The release also maps the common spelling variants, so a source or override that says int or integer lands on the same wider target idea. That reduces one class of small config surprises, especially when teams move recipes between sources or review generated table schemas.

Destination gates cover Snowflake and Trino

The changelog also says schema evolution gating now covers Snowflake and Trino. It also mentions float width overrides on collapsing destinations, where ingestr now skips those overrides. The wording is specific, so treat this as destination aware cleanup rather than a promise that every warehouse path changed.

This matters because type rules are rarely portable across warehouses. BigQuery, Snowflake, and Trino do not always want the same column shape for the same logical source type. The release notes suggest the maintainers are making those decisions closer to the destination scheme, which is the right place for them.

Float width handling gets similar treatment. The notes say ingestr skips float width overrides on collapsing destinations, which reads like another guard against changing a destination column for a type detail that should not drive an alter.

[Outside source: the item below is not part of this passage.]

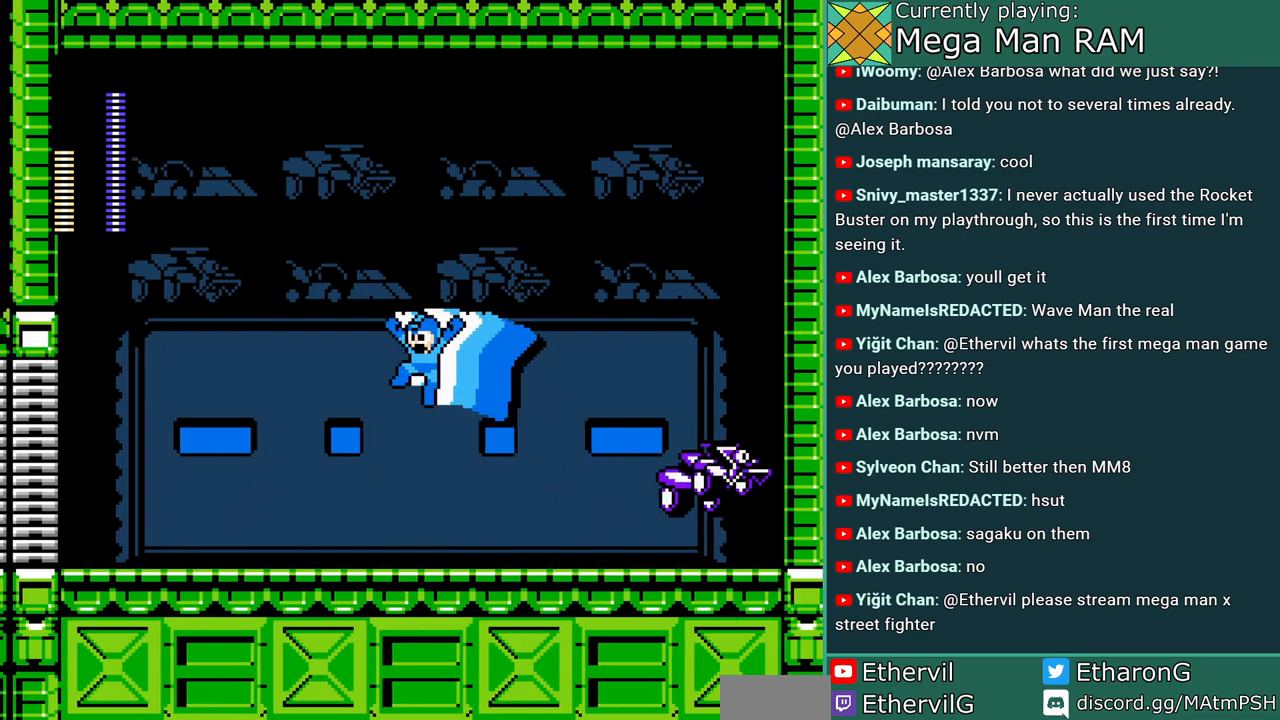
{"buttons": ["DPAD_RIGHT"], "events": [[17, "B", "up"], [167, "C", "up"], [350, "DPAD_LEFT", "up"], [383, "DPAD_RIGHT", "down"], [483, "A", "up"]]}
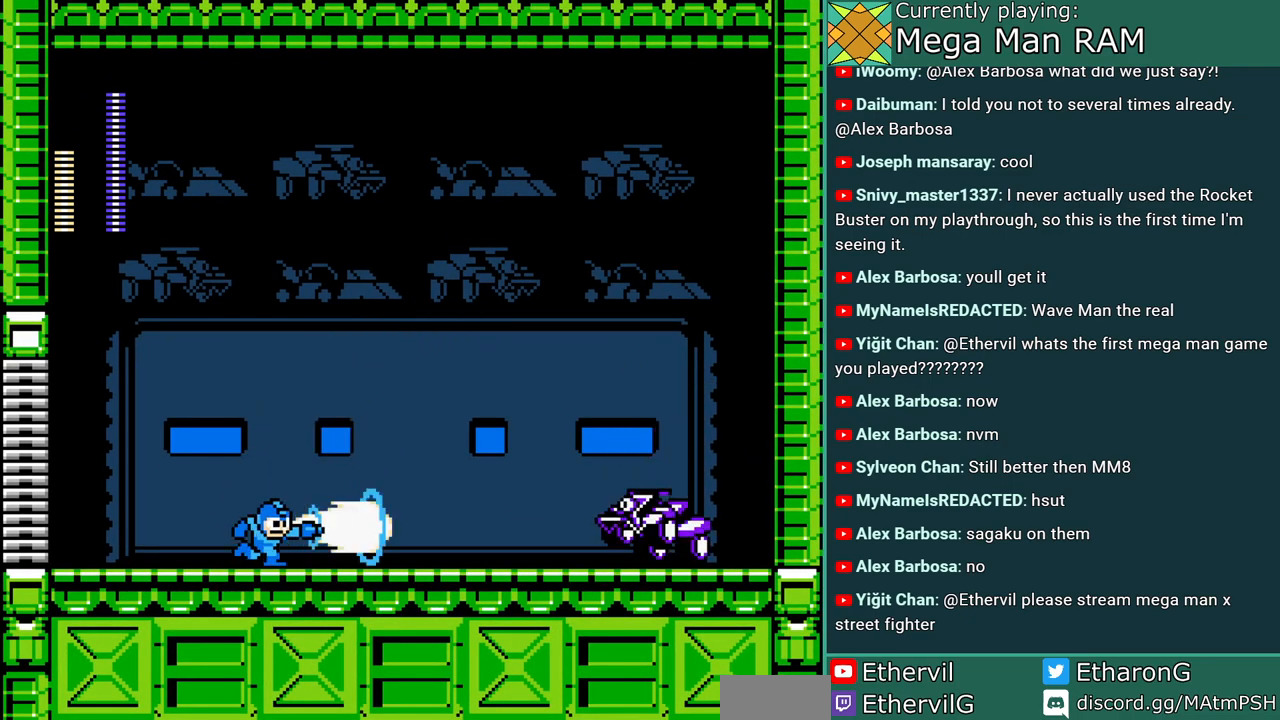
{"buttons": ["A", "DPAD_LEFT"], "events": [[33, "A", "down"], [33, "DPAD_RIGHT", "up"], [117, "DPAD_LEFT", "down"], [183, "C", "down"], [483, "C", "up"]]}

MongoDB driver maintenance

ingestr v1.0.49 also bumps go.mongodb.org/mongo-driver to v1.17.7 and updates the license audit lock for that driver version. That is maintenance work, but it still matters for teams that track dependency versions in container images, SBOM output, or internal approval lists.

The release notes do not call out a security fix for the MongoDB driver. So the right reading is plain dependency upkeep unless the upstream driver notes matter to your own policy.

The remaining notes are small code hygiene changes around DestinationScheme comments. They are worth recording, but they are not the reason most users will schedule this update. The schema evolution fixes are the operational part of the release.